Uit eten in Japan: arigato gozai mas!

Uit eten in Japan, het land waar alles anders is dan je gewend bent. Verbazing, vriendelijkheid, smikkelen en slapstick.

In Japan is het geen probleem om restaurants te herkennen. Meestal zijn ze versierd met lampionnen, en boven de deur hangen lapjes stof die aangeven dat het restaurant open is. Zoals een medereiziger riep toen we op zoek waren naar een plek om te eten: ‘Kijk, daar hangt de was buiten!’ Angst voor een onleesbare menukaart hoef je ook niet te hebben. Vaak staat buiten een vitrine waar in plastic allerlei gerechten zijn nagemaakt die ze binnen serveren. Die imitaties zijn gemaakt met Japanse grondigheid: de afbeeldingen lijken precies op wat op tafel wordt gezet. Sommigen voeren de creativiteit wel erg ver door: in het plaatsje Koyasan zag ik een plastic bord met spaghetti waarbij een vork, verbonden aan wat draadjes pasta, in het luchtledige hing.

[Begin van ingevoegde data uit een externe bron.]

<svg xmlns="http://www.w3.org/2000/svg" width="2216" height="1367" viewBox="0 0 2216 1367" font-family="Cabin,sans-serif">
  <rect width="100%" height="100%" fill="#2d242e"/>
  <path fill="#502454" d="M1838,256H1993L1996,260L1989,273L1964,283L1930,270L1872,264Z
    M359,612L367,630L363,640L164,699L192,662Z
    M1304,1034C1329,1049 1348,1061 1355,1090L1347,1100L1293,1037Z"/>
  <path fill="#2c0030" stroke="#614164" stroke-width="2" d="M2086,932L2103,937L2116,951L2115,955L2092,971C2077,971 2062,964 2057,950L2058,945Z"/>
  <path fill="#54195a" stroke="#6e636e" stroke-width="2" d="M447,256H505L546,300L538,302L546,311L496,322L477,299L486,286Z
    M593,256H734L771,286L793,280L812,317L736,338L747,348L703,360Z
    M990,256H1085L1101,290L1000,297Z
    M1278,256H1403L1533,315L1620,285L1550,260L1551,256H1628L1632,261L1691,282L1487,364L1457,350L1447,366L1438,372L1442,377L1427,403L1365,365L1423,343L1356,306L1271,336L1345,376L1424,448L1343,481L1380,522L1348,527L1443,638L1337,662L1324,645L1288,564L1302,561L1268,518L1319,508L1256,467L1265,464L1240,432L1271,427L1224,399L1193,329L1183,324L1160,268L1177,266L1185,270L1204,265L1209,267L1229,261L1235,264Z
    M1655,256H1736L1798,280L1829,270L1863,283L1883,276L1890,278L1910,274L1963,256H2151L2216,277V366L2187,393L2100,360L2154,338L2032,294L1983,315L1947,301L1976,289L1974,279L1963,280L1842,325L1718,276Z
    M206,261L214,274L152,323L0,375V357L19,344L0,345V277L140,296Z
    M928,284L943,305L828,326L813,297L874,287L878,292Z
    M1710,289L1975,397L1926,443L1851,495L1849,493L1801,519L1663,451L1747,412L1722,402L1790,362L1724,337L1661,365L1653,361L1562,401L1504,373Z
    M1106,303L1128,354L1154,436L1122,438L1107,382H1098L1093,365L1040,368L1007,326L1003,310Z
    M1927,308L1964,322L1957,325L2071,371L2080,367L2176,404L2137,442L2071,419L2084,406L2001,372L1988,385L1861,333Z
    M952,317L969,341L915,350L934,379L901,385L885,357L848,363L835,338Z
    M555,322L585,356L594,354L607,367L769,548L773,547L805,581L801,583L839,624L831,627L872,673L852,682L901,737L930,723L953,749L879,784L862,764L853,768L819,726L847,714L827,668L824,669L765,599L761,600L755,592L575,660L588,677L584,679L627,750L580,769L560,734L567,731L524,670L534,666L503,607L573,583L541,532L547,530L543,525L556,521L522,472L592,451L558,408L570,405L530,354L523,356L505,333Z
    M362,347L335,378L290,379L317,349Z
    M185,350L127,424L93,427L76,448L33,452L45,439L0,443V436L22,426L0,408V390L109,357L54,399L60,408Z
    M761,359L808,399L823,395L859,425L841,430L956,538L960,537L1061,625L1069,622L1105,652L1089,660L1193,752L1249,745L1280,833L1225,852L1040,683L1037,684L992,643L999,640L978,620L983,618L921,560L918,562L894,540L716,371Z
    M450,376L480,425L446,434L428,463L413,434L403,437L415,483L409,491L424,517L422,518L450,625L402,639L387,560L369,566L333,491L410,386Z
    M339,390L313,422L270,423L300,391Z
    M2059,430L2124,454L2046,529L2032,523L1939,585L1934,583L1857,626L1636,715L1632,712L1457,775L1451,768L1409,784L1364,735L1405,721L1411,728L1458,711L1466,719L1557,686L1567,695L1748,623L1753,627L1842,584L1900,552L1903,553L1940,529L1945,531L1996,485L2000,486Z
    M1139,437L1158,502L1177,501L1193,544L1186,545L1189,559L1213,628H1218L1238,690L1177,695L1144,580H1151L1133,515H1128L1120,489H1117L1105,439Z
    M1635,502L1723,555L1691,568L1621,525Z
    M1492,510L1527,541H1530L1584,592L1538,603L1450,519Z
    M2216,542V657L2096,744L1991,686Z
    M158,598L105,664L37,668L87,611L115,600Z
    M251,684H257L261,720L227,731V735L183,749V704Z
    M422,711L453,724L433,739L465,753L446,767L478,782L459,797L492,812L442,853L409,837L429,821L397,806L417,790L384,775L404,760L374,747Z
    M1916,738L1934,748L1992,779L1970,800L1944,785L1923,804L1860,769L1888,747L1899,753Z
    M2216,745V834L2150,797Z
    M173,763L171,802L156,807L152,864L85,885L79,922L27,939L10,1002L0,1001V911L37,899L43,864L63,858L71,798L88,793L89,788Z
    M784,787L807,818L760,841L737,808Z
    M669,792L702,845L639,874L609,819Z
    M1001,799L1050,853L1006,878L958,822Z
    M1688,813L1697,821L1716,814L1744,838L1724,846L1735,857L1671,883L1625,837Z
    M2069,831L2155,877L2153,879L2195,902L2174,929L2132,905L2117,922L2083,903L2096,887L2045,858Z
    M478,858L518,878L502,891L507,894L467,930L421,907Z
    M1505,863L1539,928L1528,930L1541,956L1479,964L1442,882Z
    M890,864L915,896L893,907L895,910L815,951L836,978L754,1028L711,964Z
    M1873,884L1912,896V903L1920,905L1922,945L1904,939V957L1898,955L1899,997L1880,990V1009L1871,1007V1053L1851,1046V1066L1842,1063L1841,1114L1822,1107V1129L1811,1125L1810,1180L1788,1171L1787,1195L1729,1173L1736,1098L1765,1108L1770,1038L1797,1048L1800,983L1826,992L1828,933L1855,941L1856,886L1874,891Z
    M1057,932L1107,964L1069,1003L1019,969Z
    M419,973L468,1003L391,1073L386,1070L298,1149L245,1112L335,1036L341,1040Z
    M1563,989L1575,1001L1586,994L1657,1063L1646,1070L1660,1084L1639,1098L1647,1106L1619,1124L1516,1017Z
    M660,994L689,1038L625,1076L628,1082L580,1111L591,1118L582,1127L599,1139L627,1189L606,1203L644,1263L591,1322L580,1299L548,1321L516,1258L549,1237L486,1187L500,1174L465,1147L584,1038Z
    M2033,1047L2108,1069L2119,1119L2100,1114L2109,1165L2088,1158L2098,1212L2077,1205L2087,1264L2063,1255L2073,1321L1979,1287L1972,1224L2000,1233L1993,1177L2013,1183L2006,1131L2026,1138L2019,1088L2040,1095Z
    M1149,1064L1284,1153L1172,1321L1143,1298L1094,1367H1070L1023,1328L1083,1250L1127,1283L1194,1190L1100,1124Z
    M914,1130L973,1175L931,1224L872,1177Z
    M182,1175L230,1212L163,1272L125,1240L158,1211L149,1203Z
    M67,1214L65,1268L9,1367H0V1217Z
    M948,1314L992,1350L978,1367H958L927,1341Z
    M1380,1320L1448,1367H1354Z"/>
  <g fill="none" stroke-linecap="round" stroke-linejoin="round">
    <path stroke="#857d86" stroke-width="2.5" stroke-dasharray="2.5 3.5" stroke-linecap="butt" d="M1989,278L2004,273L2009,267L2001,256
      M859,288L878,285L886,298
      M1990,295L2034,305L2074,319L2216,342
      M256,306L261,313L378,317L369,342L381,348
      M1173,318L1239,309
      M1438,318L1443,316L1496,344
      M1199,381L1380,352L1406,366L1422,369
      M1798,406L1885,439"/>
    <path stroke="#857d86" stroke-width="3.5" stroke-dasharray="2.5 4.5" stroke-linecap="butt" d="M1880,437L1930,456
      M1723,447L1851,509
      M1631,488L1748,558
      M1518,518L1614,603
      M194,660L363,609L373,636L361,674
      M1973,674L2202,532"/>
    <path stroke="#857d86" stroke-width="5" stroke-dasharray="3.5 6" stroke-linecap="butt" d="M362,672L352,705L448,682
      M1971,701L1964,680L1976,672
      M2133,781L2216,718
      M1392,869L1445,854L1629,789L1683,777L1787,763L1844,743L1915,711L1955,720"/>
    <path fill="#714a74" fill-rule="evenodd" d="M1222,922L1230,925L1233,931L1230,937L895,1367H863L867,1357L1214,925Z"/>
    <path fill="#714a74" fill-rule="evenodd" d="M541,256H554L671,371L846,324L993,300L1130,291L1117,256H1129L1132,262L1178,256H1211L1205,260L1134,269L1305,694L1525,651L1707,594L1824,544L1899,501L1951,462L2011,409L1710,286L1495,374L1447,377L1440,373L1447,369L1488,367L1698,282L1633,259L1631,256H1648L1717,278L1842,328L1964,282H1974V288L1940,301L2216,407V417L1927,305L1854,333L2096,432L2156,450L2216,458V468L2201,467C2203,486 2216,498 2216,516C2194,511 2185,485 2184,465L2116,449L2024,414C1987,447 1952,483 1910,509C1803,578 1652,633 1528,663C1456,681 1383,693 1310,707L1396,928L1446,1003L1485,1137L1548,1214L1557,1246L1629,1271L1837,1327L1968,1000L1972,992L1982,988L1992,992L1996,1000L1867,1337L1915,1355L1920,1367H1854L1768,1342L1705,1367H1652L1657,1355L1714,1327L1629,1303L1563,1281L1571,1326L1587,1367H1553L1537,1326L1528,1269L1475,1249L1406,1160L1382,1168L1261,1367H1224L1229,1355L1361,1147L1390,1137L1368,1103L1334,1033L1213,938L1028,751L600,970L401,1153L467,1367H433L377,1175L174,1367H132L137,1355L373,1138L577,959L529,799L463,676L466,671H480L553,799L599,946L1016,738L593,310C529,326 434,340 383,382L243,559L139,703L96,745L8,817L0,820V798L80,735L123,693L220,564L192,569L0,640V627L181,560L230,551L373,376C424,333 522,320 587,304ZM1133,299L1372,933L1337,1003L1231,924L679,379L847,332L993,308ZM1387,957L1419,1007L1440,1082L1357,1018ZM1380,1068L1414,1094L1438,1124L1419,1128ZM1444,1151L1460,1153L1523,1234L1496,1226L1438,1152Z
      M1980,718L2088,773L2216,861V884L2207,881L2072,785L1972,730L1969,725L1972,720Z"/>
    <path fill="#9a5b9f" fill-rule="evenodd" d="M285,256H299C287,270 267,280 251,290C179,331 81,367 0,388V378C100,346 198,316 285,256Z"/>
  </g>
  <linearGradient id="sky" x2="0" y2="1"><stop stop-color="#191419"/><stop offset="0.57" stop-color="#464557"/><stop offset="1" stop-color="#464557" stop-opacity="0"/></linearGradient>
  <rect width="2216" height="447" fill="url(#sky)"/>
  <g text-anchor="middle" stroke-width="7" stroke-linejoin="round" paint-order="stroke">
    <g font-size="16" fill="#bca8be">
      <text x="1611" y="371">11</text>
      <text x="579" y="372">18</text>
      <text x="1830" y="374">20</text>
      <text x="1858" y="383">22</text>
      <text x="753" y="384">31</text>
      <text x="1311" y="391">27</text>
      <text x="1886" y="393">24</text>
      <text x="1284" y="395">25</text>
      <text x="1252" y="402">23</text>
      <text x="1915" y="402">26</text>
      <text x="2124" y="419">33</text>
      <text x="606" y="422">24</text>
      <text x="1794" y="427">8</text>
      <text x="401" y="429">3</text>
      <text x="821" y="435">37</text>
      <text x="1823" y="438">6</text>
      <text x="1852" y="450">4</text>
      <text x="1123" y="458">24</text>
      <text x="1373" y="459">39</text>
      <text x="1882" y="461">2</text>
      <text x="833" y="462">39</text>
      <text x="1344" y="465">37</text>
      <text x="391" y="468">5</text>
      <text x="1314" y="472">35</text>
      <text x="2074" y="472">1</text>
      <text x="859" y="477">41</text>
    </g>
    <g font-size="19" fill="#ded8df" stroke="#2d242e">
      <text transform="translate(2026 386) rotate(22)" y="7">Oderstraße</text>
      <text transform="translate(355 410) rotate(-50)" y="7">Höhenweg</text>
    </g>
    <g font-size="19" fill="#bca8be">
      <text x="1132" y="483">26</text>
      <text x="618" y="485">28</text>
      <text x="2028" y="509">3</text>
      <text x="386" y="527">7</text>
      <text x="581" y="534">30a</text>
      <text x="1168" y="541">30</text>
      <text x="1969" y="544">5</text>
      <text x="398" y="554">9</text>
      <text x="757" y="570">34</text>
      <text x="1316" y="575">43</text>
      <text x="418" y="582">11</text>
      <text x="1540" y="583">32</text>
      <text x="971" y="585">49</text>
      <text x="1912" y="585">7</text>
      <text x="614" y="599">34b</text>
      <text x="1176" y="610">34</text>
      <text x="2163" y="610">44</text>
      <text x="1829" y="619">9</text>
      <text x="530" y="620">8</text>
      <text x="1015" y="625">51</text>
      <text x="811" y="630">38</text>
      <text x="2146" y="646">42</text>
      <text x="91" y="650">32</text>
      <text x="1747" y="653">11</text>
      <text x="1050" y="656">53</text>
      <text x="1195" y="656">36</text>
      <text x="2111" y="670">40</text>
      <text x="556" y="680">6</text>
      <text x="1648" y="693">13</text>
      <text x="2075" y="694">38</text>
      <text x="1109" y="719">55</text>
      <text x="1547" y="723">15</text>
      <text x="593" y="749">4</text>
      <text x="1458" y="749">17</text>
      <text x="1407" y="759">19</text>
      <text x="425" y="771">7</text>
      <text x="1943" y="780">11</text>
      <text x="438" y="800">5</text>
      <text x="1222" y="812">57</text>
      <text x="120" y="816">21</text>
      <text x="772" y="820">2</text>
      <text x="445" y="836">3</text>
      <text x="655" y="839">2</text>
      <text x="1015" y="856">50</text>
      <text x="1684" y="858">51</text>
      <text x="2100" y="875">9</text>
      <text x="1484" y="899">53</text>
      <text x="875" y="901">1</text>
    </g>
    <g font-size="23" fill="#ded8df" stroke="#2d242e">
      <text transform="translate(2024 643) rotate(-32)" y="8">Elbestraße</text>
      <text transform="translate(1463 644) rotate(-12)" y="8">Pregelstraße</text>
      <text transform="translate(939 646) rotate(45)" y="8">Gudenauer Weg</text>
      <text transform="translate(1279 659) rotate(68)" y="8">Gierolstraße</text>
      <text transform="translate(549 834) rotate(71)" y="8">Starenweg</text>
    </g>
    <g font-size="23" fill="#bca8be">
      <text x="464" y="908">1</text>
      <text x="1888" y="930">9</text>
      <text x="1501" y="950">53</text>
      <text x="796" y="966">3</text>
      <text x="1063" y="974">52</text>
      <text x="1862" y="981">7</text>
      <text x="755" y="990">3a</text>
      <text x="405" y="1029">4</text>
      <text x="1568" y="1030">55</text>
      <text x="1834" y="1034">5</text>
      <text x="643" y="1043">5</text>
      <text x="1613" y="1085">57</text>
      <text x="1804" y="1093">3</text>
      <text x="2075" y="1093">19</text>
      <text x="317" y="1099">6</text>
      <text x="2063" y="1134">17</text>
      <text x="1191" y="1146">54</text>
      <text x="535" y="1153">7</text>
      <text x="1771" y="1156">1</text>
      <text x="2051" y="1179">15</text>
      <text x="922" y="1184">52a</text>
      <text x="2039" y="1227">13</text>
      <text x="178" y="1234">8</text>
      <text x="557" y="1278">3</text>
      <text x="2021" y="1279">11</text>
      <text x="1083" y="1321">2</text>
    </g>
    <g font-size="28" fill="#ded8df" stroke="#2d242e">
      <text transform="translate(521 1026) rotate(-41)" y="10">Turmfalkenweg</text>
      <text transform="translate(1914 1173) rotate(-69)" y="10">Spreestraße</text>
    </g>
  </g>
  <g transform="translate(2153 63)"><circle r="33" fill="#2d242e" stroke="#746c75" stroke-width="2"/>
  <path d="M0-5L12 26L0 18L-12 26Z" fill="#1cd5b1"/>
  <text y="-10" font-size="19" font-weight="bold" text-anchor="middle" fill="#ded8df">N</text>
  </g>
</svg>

Oké, we gaan naar binnen. Een serveerster komt gelijk naar je toe of staat al bij de deur op je te wachten. Naar goed Japans gebruik (en natuurlijk totaal niet omdat je de taal niet kent) geef je met je vingers aan met hoeveel mensen je bent. Je wordt naar je tafel gebracht en gelijk komt iemand je een glaasje water of thee brengen. Het is in Japan heel normaal dat je niets te drinken bestelt. Als je daarvoor kiest zullen ze in een flink aantal zaken vrolijk doorgaan met water schenken.

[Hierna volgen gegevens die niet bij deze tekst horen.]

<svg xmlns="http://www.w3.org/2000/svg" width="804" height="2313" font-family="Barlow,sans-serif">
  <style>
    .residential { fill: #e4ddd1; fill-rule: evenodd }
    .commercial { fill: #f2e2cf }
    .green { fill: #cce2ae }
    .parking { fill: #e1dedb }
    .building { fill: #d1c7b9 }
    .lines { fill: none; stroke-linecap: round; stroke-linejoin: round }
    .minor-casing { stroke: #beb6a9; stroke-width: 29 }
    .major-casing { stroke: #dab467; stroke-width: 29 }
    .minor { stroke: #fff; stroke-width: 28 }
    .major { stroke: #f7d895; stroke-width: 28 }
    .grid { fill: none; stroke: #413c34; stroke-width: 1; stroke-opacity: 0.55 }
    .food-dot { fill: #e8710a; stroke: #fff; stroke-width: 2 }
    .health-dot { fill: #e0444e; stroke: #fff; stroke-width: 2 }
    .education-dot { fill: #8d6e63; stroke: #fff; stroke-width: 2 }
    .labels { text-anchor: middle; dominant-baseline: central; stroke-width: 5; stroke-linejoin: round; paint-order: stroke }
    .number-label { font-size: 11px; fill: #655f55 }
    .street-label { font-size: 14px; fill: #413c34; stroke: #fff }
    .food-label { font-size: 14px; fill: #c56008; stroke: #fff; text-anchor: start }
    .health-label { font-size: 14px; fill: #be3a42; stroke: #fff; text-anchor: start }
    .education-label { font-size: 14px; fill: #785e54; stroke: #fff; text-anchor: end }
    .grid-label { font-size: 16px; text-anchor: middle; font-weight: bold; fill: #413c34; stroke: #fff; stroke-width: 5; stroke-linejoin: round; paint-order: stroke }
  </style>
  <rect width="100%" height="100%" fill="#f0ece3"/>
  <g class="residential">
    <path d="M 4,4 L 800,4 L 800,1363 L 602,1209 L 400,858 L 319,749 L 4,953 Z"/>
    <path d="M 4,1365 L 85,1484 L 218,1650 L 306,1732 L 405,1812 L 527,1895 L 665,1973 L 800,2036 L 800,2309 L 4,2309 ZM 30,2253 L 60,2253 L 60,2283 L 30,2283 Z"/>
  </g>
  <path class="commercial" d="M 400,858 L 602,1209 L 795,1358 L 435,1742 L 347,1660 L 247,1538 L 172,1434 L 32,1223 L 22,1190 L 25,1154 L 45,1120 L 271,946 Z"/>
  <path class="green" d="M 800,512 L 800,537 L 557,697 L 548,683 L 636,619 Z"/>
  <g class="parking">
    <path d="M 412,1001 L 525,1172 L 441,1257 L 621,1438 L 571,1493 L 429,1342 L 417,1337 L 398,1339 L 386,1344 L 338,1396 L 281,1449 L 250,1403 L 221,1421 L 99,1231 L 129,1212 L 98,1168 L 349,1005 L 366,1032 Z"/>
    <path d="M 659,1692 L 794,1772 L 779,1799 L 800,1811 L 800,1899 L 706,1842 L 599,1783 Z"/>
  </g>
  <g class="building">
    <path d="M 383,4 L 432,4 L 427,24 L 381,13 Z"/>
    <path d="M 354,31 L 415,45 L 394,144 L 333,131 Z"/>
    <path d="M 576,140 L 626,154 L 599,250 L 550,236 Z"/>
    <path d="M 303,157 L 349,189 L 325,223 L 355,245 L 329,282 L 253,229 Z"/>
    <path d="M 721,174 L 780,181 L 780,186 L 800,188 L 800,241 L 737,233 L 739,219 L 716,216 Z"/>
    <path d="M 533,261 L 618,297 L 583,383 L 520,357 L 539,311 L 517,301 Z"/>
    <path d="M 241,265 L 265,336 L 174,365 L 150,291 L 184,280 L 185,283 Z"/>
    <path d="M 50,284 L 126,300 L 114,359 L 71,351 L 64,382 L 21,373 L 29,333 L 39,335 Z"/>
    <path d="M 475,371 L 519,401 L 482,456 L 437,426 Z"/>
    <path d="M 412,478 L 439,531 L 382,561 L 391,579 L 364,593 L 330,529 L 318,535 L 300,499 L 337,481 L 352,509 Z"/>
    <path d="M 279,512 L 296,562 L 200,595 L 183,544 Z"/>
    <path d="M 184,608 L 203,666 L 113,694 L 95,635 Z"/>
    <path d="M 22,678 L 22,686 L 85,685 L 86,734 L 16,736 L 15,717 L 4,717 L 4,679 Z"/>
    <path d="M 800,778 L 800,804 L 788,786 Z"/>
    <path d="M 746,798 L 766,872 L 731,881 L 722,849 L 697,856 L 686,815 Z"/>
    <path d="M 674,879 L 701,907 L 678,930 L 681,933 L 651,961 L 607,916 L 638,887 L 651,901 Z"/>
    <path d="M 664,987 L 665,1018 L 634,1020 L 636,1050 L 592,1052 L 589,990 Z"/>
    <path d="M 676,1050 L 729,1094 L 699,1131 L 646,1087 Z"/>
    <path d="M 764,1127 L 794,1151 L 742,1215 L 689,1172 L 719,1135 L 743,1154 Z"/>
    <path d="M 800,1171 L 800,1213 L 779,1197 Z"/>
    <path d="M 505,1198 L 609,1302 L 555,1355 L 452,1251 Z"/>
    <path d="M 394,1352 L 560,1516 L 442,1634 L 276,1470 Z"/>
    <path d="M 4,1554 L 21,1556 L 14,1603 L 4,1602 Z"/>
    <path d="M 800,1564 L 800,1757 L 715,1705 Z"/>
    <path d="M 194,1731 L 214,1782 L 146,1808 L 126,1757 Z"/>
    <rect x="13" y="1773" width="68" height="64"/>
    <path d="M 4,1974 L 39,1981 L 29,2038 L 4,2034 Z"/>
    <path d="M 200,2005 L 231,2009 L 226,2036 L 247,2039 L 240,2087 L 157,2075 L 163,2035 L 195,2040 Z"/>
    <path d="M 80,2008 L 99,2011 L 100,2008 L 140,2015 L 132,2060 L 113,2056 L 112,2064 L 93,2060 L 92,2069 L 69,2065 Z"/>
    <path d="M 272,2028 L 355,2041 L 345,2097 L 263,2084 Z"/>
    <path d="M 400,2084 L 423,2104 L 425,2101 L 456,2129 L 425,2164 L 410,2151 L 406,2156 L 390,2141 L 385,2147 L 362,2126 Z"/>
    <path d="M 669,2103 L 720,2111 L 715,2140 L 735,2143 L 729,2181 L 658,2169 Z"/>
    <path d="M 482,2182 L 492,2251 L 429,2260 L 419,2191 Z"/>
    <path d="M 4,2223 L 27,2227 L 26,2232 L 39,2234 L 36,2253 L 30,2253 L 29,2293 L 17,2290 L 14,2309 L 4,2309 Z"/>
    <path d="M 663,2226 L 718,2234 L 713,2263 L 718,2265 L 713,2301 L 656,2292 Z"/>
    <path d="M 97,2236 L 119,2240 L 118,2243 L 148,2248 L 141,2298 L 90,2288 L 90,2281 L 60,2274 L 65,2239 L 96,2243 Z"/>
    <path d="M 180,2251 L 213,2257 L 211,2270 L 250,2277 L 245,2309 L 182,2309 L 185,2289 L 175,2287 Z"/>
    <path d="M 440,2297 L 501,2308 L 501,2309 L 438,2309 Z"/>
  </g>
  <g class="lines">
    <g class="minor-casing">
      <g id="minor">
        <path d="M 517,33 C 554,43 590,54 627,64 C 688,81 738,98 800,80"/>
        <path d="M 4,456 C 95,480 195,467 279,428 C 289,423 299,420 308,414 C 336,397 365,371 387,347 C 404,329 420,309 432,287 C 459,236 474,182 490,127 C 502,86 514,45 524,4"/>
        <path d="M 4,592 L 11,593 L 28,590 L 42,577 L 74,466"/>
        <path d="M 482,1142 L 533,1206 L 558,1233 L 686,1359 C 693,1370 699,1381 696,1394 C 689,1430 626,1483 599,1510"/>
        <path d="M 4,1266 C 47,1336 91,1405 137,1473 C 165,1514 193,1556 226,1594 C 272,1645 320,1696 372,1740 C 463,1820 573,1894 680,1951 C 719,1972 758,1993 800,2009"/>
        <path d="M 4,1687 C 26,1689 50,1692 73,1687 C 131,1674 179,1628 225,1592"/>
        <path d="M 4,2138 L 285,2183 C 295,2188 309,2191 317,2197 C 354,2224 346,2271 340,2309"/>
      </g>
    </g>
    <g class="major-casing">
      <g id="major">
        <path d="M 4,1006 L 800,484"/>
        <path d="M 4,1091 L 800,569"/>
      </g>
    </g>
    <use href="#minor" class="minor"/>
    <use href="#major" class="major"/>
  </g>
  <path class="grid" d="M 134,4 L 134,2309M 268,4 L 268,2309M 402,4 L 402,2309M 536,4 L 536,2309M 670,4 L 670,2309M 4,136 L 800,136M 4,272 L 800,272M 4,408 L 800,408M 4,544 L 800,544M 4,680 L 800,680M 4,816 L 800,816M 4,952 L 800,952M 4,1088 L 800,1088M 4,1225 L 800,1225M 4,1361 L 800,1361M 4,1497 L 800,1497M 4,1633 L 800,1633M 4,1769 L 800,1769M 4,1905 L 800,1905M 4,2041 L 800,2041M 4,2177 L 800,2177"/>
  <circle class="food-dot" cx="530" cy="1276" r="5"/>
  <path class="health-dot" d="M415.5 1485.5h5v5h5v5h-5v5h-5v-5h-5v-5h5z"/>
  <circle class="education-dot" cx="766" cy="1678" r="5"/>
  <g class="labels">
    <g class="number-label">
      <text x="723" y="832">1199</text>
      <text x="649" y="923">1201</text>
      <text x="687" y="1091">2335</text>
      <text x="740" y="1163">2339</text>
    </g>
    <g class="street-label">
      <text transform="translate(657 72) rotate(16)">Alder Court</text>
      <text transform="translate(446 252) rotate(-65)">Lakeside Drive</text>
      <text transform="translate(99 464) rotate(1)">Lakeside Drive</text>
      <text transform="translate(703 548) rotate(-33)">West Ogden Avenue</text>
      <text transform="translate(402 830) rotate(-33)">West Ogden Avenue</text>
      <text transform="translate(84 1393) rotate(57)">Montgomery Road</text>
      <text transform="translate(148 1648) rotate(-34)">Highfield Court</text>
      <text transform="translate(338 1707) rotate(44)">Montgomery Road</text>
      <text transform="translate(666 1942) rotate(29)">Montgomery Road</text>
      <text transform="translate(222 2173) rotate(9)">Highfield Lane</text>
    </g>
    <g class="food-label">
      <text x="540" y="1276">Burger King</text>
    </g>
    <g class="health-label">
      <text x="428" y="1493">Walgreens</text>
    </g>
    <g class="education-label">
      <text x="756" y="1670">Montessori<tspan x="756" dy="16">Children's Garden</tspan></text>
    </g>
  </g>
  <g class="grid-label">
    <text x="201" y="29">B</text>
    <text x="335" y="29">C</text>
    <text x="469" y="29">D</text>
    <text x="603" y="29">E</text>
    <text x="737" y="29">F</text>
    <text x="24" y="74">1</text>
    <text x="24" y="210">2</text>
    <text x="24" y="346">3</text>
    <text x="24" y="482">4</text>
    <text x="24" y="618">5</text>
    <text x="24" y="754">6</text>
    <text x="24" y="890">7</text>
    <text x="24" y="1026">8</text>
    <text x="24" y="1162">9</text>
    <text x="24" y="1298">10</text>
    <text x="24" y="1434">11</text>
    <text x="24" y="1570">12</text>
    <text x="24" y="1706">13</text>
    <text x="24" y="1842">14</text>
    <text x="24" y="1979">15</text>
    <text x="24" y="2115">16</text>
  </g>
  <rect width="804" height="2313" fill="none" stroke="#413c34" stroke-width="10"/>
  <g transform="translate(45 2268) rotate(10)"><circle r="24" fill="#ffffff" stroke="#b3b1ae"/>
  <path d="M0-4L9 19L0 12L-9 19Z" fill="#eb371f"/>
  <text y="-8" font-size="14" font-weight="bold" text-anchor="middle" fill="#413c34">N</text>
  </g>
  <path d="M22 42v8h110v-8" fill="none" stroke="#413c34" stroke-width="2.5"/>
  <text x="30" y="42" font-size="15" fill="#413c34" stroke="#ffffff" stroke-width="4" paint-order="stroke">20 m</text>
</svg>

Je krijgt een menukaart met plaatjes – handig! – in je handen gestopt of men rent weg om een Engelstalige kaart te vinden. Service is nu eenmaal belangrijk in Japan. En daar gaan ze ver in: ze buigen bij iedere handeling en ze zijn zo vriendelijk dat je jezelf steeds onbehouwener gaat vinden. Het meeste is me de bediening in Tokio bijgebleven. In een klein rokerig tentje waar Japanners na het werk hun stropdassen lostrokken en dronken werden, rende een jong meisje op veel te grote slippers rond van tafel naar tafel om iedereen te vertellen hoe hartelijk ze toch wel niet welkom waren. Hoe drukker het werd, hoe vriendelijk ze werd en hoe breder haar lach. Een avond later aten we aan een klein tafeltje op de stoep van een drukke straat. De eigenaresse kwam toekijken hoe we hannesten met stokjes en waarschijnlijke allerlei ongeschreven Japanse etiquetteregels overtraden. Ze lachte hartelijk, maar op de een of andere manier voelde ik me niet úitgelachen. Toen we de volgende avond terugkwamen, bracht ze ons lepels…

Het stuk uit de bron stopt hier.